++++ Data records
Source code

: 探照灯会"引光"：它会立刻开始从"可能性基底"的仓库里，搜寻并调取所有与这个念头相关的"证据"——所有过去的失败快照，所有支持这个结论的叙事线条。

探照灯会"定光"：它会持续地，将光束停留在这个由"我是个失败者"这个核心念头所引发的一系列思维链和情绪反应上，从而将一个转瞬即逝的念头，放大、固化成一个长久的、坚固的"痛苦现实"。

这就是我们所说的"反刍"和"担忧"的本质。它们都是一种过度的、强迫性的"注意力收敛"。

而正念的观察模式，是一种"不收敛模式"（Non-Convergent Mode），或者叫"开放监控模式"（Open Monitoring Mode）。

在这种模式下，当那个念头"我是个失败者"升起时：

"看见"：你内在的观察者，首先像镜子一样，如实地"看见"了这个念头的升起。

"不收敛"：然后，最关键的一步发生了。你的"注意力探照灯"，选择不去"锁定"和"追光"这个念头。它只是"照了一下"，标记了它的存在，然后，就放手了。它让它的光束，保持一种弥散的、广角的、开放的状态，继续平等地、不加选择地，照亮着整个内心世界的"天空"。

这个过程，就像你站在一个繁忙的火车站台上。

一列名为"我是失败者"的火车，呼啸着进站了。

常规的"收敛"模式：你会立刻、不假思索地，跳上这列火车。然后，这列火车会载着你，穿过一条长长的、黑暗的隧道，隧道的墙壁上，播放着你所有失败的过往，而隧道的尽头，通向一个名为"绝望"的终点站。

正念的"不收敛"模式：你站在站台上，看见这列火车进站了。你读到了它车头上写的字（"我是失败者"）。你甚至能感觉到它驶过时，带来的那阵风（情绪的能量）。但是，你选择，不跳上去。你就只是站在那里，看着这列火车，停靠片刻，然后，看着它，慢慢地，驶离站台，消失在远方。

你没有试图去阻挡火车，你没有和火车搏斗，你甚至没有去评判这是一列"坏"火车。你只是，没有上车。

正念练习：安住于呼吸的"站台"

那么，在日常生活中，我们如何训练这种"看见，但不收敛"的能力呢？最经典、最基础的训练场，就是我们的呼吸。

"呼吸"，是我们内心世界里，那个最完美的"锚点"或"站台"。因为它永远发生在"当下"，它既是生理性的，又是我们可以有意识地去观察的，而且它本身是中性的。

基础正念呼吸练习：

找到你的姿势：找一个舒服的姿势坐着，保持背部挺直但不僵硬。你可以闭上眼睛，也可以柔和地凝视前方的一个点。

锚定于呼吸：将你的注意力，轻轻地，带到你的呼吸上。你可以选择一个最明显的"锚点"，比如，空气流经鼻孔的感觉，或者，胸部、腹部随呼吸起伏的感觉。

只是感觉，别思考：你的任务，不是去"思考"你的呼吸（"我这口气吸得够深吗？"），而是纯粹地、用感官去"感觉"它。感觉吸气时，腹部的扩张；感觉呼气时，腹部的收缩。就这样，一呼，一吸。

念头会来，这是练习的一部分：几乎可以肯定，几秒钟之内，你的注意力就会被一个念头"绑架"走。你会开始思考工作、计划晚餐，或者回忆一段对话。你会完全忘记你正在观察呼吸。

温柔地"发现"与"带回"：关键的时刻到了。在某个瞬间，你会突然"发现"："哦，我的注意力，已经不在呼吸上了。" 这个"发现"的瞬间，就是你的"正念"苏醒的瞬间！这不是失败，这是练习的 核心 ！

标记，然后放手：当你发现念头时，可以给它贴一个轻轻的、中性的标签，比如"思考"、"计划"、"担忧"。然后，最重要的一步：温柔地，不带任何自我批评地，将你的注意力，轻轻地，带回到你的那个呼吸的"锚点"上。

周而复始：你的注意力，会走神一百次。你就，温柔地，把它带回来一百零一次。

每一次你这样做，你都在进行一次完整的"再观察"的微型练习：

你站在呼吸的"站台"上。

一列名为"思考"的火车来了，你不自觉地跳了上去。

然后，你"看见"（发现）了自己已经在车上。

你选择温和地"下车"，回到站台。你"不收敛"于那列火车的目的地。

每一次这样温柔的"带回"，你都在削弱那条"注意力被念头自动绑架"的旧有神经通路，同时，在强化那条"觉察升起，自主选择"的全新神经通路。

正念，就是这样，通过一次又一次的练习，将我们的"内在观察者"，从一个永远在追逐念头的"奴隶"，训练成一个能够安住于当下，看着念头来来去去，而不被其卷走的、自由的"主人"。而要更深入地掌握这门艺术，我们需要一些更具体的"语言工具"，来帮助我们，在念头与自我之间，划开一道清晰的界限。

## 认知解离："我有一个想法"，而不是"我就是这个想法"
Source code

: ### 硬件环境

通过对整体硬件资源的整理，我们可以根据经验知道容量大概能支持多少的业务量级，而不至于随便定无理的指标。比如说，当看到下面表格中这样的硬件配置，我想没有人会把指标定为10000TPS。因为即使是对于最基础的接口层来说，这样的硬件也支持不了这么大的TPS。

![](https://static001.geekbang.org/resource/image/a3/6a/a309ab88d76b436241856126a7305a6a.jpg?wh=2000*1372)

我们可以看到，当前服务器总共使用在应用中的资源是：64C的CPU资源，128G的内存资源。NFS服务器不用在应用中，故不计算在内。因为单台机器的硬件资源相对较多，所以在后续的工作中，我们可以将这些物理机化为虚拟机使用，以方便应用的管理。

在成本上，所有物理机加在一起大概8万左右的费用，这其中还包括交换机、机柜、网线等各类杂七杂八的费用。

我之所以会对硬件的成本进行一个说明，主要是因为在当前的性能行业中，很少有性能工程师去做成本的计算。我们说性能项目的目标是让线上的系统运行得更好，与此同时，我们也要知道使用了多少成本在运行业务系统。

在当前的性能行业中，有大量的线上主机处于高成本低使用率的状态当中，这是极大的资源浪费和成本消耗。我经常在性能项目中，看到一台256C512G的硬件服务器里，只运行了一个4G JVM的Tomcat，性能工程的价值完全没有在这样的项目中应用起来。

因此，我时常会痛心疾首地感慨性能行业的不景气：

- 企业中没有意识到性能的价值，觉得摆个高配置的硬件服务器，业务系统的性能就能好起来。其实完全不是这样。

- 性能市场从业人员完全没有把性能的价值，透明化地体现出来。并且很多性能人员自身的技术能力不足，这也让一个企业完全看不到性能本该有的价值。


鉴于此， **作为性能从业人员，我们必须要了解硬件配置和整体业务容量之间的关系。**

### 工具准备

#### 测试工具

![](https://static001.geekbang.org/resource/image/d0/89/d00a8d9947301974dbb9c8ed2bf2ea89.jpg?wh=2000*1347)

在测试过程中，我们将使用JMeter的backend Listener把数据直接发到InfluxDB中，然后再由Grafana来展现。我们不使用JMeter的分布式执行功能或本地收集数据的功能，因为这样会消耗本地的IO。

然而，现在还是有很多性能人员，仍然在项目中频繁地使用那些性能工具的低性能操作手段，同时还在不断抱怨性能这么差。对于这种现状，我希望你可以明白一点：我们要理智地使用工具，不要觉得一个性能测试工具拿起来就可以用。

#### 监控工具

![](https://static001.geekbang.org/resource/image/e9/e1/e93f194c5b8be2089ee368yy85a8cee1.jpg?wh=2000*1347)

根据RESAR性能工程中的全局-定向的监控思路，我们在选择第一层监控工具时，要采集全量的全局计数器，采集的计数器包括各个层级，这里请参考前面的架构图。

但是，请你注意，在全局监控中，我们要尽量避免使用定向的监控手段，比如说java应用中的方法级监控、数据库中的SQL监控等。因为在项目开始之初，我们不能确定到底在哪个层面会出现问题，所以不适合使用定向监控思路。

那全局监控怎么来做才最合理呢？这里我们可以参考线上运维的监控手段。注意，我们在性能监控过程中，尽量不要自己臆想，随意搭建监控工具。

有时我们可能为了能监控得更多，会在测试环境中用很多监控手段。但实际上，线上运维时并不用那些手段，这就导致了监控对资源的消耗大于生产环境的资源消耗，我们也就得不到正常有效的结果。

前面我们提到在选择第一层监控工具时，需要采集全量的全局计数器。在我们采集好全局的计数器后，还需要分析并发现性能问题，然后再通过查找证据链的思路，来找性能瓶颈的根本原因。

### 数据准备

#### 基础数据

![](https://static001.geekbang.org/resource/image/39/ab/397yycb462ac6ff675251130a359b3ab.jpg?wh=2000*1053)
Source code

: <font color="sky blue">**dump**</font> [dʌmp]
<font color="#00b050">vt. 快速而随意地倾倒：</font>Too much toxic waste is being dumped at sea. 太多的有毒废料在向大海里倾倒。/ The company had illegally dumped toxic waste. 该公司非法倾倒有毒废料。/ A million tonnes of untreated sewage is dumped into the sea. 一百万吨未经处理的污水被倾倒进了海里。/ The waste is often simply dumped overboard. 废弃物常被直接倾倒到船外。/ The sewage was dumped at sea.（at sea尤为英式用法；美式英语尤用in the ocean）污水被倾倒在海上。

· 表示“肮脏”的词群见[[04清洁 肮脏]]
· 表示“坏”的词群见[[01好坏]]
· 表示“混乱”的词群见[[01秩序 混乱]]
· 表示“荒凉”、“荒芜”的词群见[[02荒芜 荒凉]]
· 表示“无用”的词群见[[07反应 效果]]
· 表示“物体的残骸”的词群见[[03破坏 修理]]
++++++++
### Your goal
The answer must be every line of the records that contains the word "我是失败者".

### Result
一列名为"我是失败者"的火车，呼啸着进站了。
正念的"不收敛"模式：你站在站台上，看见这列火车进站了。你读到了它车头上写的字（"我是失败者"）。你甚至能感觉到它驶过时，带来的那阵风（情绪的能量）。但是，你选择，不跳上去。你就只是站在那里，看着这列火车，停靠片刻，然后，看着它，慢慢地，驶离站台，消失在远方。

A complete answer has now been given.